Tuesday, 9 October 2012

Things to do for the Year of Faith/2: Read the (Compendium of the) Catechism

In my post a few days back on what to do for the Year of Faith, I suggested reading the Compendium of the Catechism of the Catholic Church.

It really is important, I think, for us all to refresh our knowledge of the content of the faith at regular intervals. 

It is all very well to repeat ad nauseam Karl Rahner's mantra that we should all be mystics now (!).  Even if you accept that extremely dubious proposition, as the redoubtable first Abbess of Solesmes, Cecile Bruyere pointed out in her book on the Spiritual Life, a sound foundation in dogmatic theology is a necessary foundation for a good spiritual life.  Moreover, she points out:

"It is absolute presumption to expect to obtain, by immediate light from God, that knowledge which we can and ought to acquire for ourselves as part of our work in this world." (pp9-10)

Reading the Compendium

The Conpendium of the Catechism is a good way to approach this task, not least because it is a lot shorter and pithier than the full text!
The Compendium of the Catechism is divided into four parts, so a reasonable plan would be to tackle one part each quarter.  It also provides links to the full text of the Catechism so you can easily track back to the longer version if you wish.

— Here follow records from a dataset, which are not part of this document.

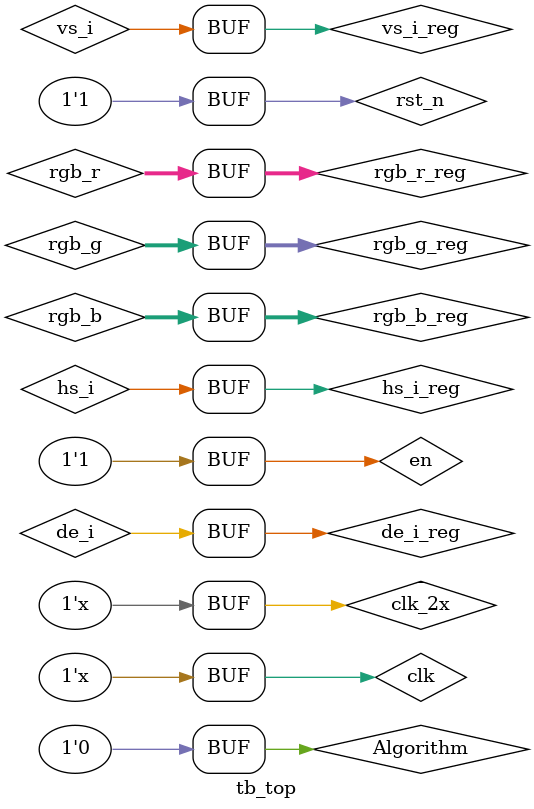
<source format=v>
`timescale 1ns / 1ps

`define VIDEO_480_272

module tb_top(
//    input wire clk,
//    input wire clk_2x,
//    input wire clk_5x,
//    input wire rst_n
);

// port declaration
reg clk = 0;
reg clk_2x = 0;
//reg clk_5x = 0;
reg rst_n = 0;
reg en = 0;
always #5   clk = ~clk;
always #2.5 clk_2x = ~clk_2x;
//always #1   clk_5x = ~clk_5x;

initial
begin
    #100 rst_n = 1'b1;
    #1000000 en = 1'b1;
end

//video timing parameter definition
`ifdef  VIDEO_480_272   //480x272 9Mhz
    parameter H_DISP = 16'd480;     //horizontal active time (pixels)                      
    parameter H_FRONT = 16'd2;      //horizontal front porch (pixels)                       
    parameter H_SYNC = 16'd41;      //horizontal sync time(pixels)                         
    parameter H_BACK = 16'd2;       //horizontal back porch (pixels)                       
    parameter V_DISP = 16'd272;     //vertical active Time (lines)                         
    parameter V_FRONT  = 16'd2;     //vertical front porch (lines)                         
    parameter V_SYNC  = 16'd10;     //vertical sync time (lines)                           
    parameter V_BACK  = 16'd2;      //vertical back porch (lines)                          
    parameter HS_POL = 1'b1;        //vertical sync polarity, 1 : POSITIVE,0 : NEGATIVE;   
    parameter VS_POL = 1'b1;        //horizontal sync polarity, 1 : POSITIVE,0 : NEGATIVE; 
//    parameter HS_POL = 1'b0;      
//    parameter VS_POL = 1'b0;      
`endif
`ifdef  VIDEO_640_480   //640x480 25.175Mhz
    parameter H_DISP = 16'd640; 
    parameter H_FRONT = 16'd16;      
    parameter H_SYNC = 16'd96;    
    parameter H_BACK = 16'd48;      
    parameter V_DISP = 16'd480; 
    parameter V_FRONT  = 16'd10;    
    parameter V_SYNC  = 16'd2;    
    parameter V_BACK  = 16'd33;    
    parameter HS_POL = 1'b0;
    parameter VS_POL = 1'b0;
`endif
`ifdef  VIDEO_800_480   //800x480 33Mhz
    parameter H_DISP = 16'd800; 
    parameter H_FRONT = 16'd40;      
    parameter H_SYNC = 16'd128;   
    parameter H_BACK = 16'd88;      
    parameter V_DISP = 16'd480; 
    parameter V_FRONT  = 16'd1;     
    parameter V_SYNC  = 16'd3;    
    parameter V_BACK  = 16'd21;    
    parameter HS_POL = 1'b0;
    parameter VS_POL = 1'b0;
`endif
`ifdef  VIDEO_800_600   //800x600 40Mhz
    parameter H_DISP = 16'd800; 
    parameter H_FRONT = 16'd40;      
    parameter H_SYNC = 16'd128;   
    parameter H_BACK = 16'd88;      
    parameter V_DISP = 16'd600; 
    parameter V_FRONT  = 16'd1;     
    parameter V_SYNC  = 16'd4;    
    parameter V_BACK  = 16'd23;    
    parameter HS_POL = 1'b1;
    parameter VS_POL = 1'b1;
`endif
`ifdef  VIDEO_1280_720
    parameter H_DISP = 16'd1280;    
    parameter H_FRONT = 16'd110;    
    parameter H_SYNC = 16'd40;      
    parameter H_BACK = 16'd220;     
    parameter V_DISP = 16'd720;     
    parameter V_FRONT  = 16'd5;     
    parameter V_SYNC  = 16'd5;      
    parameter V_BACK  = 16'd20;     
    parameter HS_POL = 1'b1;        
    parameter VS_POL = 1'b1;        
`endif
`ifdef  VIDEO_1024_768  //1024x768 65Mhz
    parameter H_DISP = 16'd1024;
    parameter H_FRONT = 16'd24;      
    parameter H_SYNC = 16'd136;   
    parameter H_BACK = 16'd160;     
    parameter V_DISP = 16'd768; 
    parameter V_FRONT  = 16'd3;      
    parameter V_SYNC  = 16'd6;    
    parameter V_BACK  = 16'd29;     
    parameter HS_POL = 1'b0;
    parameter VS_POL = 1'b0;
`endif
`ifdef  VIDEO_1920_1080 //1920x1080 148.5Mhz
    parameter H_DISP = 16'd1920;
    parameter H_FRONT = 16'd88;
    parameter H_SYNC = 16'd44;
    parameter H_BACK = 16'd148; 
    parameter V_DISP = 16'd1080;
    parameter V_FRONT  = 16'd4;
    parameter V_SYNC  = 16'd5;
    parameter V_BACK  = 16'd36;
    parameter HS_POL = 1'b1;
    parameter VS_POL = 1'b1;
`endif

// algorithm Parameters
parameter DATA_WIDTH          = 8 ;
parameter CHANNELS            = 3 ;
parameter BUFFER_SIZE         = 3 ;
parameter DISCARD_CNT_WIDTH   = 2 ;
parameter INPUT_X_RES_WIDTH   = 11;
parameter INPUT_Y_RES_WIDTH   = 11;
parameter OUTPUT_X_RES_WIDTH  = 11;
parameter OUTPUT_Y_RES_WIDTH  = 11;

// algorithm Inputs
//ÖÐ¼ä°ëÆÁ·Å´óÒ»±¶
parameter START_X = H_DISP / 4;
parameter START_Y = V_DISP / 4;
parameter END_X = H_DISP * 3 / 4;
parameter END_Y = V_DISP * 3 / 4;
parameter OUTPUT_X_RES = H_DISP - 1;    //Resolution of output data minus 1
parameter OUTPUT_Y_RES = V_DISP - 1;    //Resolution of output data minus 1

//È«ÆÁËõÐ¡Ò»±¶
//parameter START_X = 0;
//parameter START_Y = 0;
//parameter END_X = H_DISP;
//parameter END_Y = V_DISP;
//parameter OUTPUT_X_RES = H_DISP / 2 - 1;    //Resolution of output data minus 1
//parameter OUTPUT_Y_RES = V_DISP / 2 - 1;    //Resolution of output data minus 1

//×Ô¶¨Òå
//reg [INPUT_X_RES_WIDTH-1:0] START_X = 96;
//reg [INPUT_Y_RES_WIDTH-1:0] START_Y = 54;
//reg [OUTPUT_X_RES_WIDTH-1:0] END_X  = 384;
//reg [OUTPUT_Y_RES_WIDTH-1:0] END_Y  = 218;
//parameter OUTPUT_X_RES = H_DISP - 1;    //Resolution of output data minus 1
//parameter OUTPUT_Y_RES = V_DISP - 1;    //Resolution of output data minus 1

reg Algorithm = 0; // Ëã·¨Ñ¡Ôñ   0ÊÇË«ÏßÐÔ²åÖµ£¬1ÊÇÁÚ½üÓò
//reg Algorithm = 1; // Ëã·¨Ñ¡Ôñ   0ÊÇË«ÏßÐÔ²åÖµ£¬1ÊÇÁÚ½üÓò

wire hs_i,vs_i,de_i;
wire [DATA_WIDTH-1:0] rgb_r, rgb_g, rgb_b;
wire hs_i_reg,vs_i_reg,de_i_reg;
wire [DATA_WIDTH-1:0] rgb_r_reg, rgb_g_reg, rgb_b_reg;
//wire [DATA_WIDTH*CHANNELS-1:0] scaler_data;
//wire scaler_dataValid;
wire [DATA_WIDTH*CHANNELS-1:0] algorithm_data;
wire algorithm_dataValid;

assign rgb_r = en ? rgb_r_reg : 'dz;
assign rgb_g = en ? rgb_g_reg : 'dz;
assign rgb_b = en ? rgb_b_reg : 'dz;
assign hs_i  = en ? hs_i_reg  : 'dz;
assign vs_i  = en ? vs_i_reg  : 'dz;
assign de_i  = en ? de_i_reg  : 'dz;

color_bar #(
    .H_SYNC        ( H_SYNC        ),
    .H_BACK        ( H_BACK        ),
    .H_DISP        ( H_DISP        ),
    .H_FRONT       ( H_FRONT       ),
    .HS_POL        ( HS_POL        ),
    .V_SYNC        ( V_SYNC        ),
    .V_BACK        ( V_BACK        ),
    .V_DISP        ( V_DISP        ),
    .V_FRONT       ( V_FRONT       ),
    .VS_POL        ( VS_POL        ))
color_bar(
    .clk     ( clk   ),
    .rst     ( ~rst_n ),

    .hs      ( hs_i_reg ),
    .vs      ( vs_i_reg ),
    .de      ( de_i_reg ),
    .rgb_r   ( rgb_r_reg ),
    .rgb_g   ( rgb_g_reg ),
    .rgb_b   ( rgb_b_reg )
);

algorithm #(
    .H_SYNC             ( H_SYNC             ),
    .H_BACK             ( H_BACK             ),
    .H_DISP             ( H_DISP             ),
    .H_FRONT            ( H_FRONT            ),
    
    .V_SYNC             ( V_SYNC             ),
    .V_BACK             ( V_BACK             ),
    .V_DISP             ( V_DISP             ),
    .V_FRONT            ( V_FRONT            ),
    
    .DATA_WIDTH         ( DATA_WIDTH         ),
    .CHANNELS           ( CHANNELS           ),
    .BUFFER_SIZE        ( BUFFER_SIZE        ),
    
    .INPUT_X_RES_WIDTH  ( INPUT_X_RES_WIDTH  ),
    .INPUT_Y_RES_WIDTH  ( INPUT_Y_RES_WIDTH  ),
    .OUTPUT_X_RES_WIDTH ( OUTPUT_X_RES_WIDTH ),
    .OUTPUT_Y_RES_WIDTH ( OUTPUT_Y_RES_WIDTH ))
 algorithm (
    .clk                ( clk             ),
    .clk_2x             ( clk_2x          ),
//    .rst_n              ( rst_n           ),
    
    .START_X            ( START_X         ),
    .START_Y            ( START_Y         ),
    .END_X              ( END_X           ),
    .END_Y              ( END_Y           ),
    .outputXRes         ( OUTPUT_X_RES    ),
    .outputYRes         ( OUTPUT_Y_RES    ),
    
    .Algorithm          ( Algorithm       ),
    .hs_i               ( hs_i            ),
    .vs_i               ( vs_i            ),
    .de_i               ( de_i            ),
    .rgb_i              ({rgb_r,rgb_g,rgb_b}),
    
    .algorithm_data     (algorithm_data),
    .algorithm_dataValid(algorithm_dataValid)
//    .scaler_data        (scaler_data      ),
//    .scaler_dataValid   (scaler_dataValid )
);

endmodule

</source>
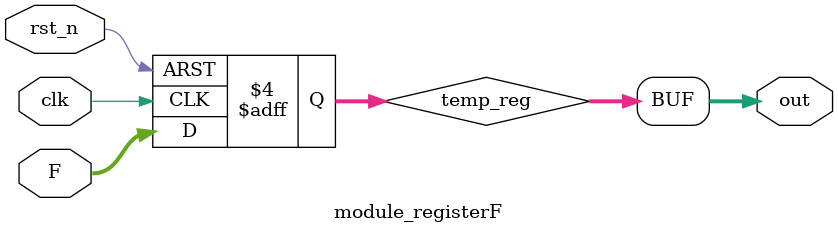
<source format=v>
`timescale 1ns / 1ps


module module_top(
    input clk_A,
    input clk_B,
    input clk_F,
    input [1:0] in,
    input [3:0] OP,
    input rst_n,
    output [3:0] Flags,
    output [31:0] result_F
    );
    wire [31:0] A;
    wire [31:0] B;
    wire [31:0] F;
    //µ÷ÓÃ¼Ä´æÆ÷AºÍ¼Ä´æÆ÷B
    module_register regA(.clk(clk_A),.in(in),.rst_n(rst_n),.out(A));
    module_register regB(.clk(clk_B),.in(in),.rst_n(rst_n),.out(B));
    module_registerF regF(.clk(clk_F),.F(F),.rst_n(rst_n),.out(result_F));
    //µ÷ÓÃ¶à¹¦ÄÜALUÄ£¿é£¨°üÀ¨AÓëBµÄÔËËã£¬ºÍ±êÖ¾Î»µÄÉú³É£©
    module_alu alu(A,B,OP,F,Flags[0],Flags[1],Flags[2],Flags[3]);
    
endmodule

module module_alu(
    input [31:0]ALU_A,
    input [31:0]ALU_B,
    input [3:0]ALU_OP,
    output [31:0]F,
    output ZF,
    output SF,
    output CF,
    output OF
    );
    integer i;
    reg [31:0]sum;
    reg is_add;
    reg C32;
    reg [31:0] ALU_F;
    reg Flags[3:0];
    // 0000:A+B
    // 0001:A<<B
    // 0010:ÓÐ·ûºÅÊý±È½Ï(A<B) ?1 :0
    // 0011:ÎÞ·ûºÅÊý±È½Ï(A<B) ? 1 : 0
    // 0100:A^B
    // 0101:Âß¼­ÓÒÒÆ:A<<<B£¬¸ßÎ»²¹0
    // 0110:°´Î»»ò:A | B
    // 0111: A & B
    // 1000:A-B
    // 1101:ËãÊýÓÒÒÆA>>B
    always@(*)begin
    sum = 32'b0;
    case(ALU_OP)
        4'b0000:begin {C32,ALU_F} = ALU_A + ALU_B;end
        4'b0001:begin {C32,ALU_F} = ALU_A << ALU_B;end
        4'b0010:begin {C32,ALU_F} = $signed(ALU_A) < $signed(ALU_B) ? 1 : 0;end
        4'b0011:begin {C32,ALU_F} = ALU_A < ALU_B ? 1 : 0;end
        4'b0100:begin {C32,ALU_F} = ALU_A ^ ALU_B;end
        4'b0101:begin {C32,ALU_F} = ALU_A >> ALU_B;end
        4'b0110:begin {C32,ALU_F} = ALU_A | ALU_B;end
        4'b0111:begin {C32,ALU_F} = ALU_A & ALU_B;end
        4'b1000:begin {C32,ALU_F} = ALU_A - ALU_B;end
        4'b1101:begin {C32,ALU_F} = ALU_A >>> ALU_B;end
    endcase
    
    for(i=0;i<=31;i=i+1)begin
        sum = sum | ALU_F[i];
    end
    
    if(sum == 0) begin Flags[0] = 1; 
    end else Flags[0] = 0;
    
    is_add = (ALU_OP == 4'b0000)?1:0;
    Flags[1] = (~is_add & C32) + (is_add & C32);
    
    Flags[2] = ALU_A[31]^ALU_B[31]^C32^ALU_F[31];
    
    Flags[3] = ALU_F[31];
    end
    
    assign ZF = Flags[0];
    assign CF = Flags[1];
    assign OF = Flags[2];
    assign SF = Flags[3];
    assign F = ALU_F;

endmodule

module module_register(
    input[1:0] in,
    input clk,
    input rst_n,
    output [31:0] out
    );
    reg [31:0] temp_reg;
    always@(negedge rst_n or posedge clk)
        begin
            if(!rst_n)
               temp_reg <= 32'b0;
            else
            begin
            case(in)
                2'b00:begin temp_reg <= 32'd5;end
                2'b01:begin temp_reg <= 32'd10;end
                2'b10:begin temp_reg <= 32'd15;end
                2'b11:begin temp_reg <= 32'd20;end
                endcase
            end
        end
    assign out = temp_reg;
endmodule

module module_registerF(
    input [31:0]F,
    input clk,
    input rst_n,
    output [31:0] out
    );
    reg [31:0] temp_reg;
       always@(negedge rst_n or posedge clk)
           begin
               if(!rst_n)
                  temp_reg <= 32'b0;
               else
               begin
                    temp_reg <= F;
               end
           end
        
    assign out = temp_reg;
endmodule

</source>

Accordingly today I wanted to suggest a couple of supplementary resources to help you in this endeavour, and offer an opportunity to ask questions you'd like to see answered on this blog!

The Catechism in a hermeneutic of continuity

One useful way of approaching the Catechism is to compare and contrast what it says with past Catechisms.  And a great resource for this purpose is the Nazareth Master Catechism, which allows you to read the treatment of the same issues in the Catechisms of St Thomas Aquinas, Trent, Baltimore and Pius X.

Another excellent resource (though you will have to buy it, it is not online) is the Companion to the Catechism of the Catholic Church.  It provides all of the Scriptural, Patristic and Magisterial documents referred to in the Catechism, making it easy to follow up all those footnotes and get the context for a particular paragraph.

What the Catechism does and doesn't say

Even with those resources, though, one of the key challenges in reading the Catechism (or its compendium) from a traditionalist perspective  is putting it into context. 

The Catechism of the Catholic Church (just like that of Trent) doesn't attempt to give an in depth treatment of every issue going, but rather focuses particularly on those issues dealt  with by the Council.

Looking at it now, twenty years on, there are more than a few issues which you wish it had rather more to say about.

Tradition and traditions

A classic example from a traditionalist point of view is the rather distinction between big T 'Tradition' (or Apostolic Tradition), and small t traditions, which the Catechism notes can be "retained, modified or even abandoned under the guidance of the Church's magisterium" (CCC 83).

That throwaway line entirely encapsulates the mentality of the last forty years or more that has often viewed longstanding traditions, even ones stretching back to the apostolic era, as of little more than 'passing worth', as The Teaching of Christ A Catholic Catechism for Adults by Bishop Wuerl and others (2005:pp190) put it.

The older theological tradition took a rather more nuanced view of this topic, employing a whole range of categories that distinguished between Divine, Apostolic and Ecclesial Traditions, and then sub-divided each of these categories in turn.  These are helpful distinctions to make I think, because they help explain why the prescriptions about not eating blood (Acts 15) or covering women's heads in Church, though clearly apostolic in origin, are not 'Divine Apostolic' injunctions valid for all time.  Yet at the same time, the very fact that something is a tradition dating back to the apostles should surely make us think hard before discarding it!

The pre-Vatican II theological tradition, reflected in texts such as the excellent Tradition and the Church by Msgr Agius, emphasized the principle lex orandi, lex credendi (the law of praying is the law of believing).  That's a concept we need to recover.

Aids to reading....

Accordingly, as a progress on my own rereading, I'll try and highlight some of the issues I see (or don't see) in the text, and point to some of the resources on topics I know of (and inviting others to share any particularly good ones they know of).

Please do feel free to suggest particular topics you'd be interested in seeing covered.

And in the meantime, get ready to start reading and studying!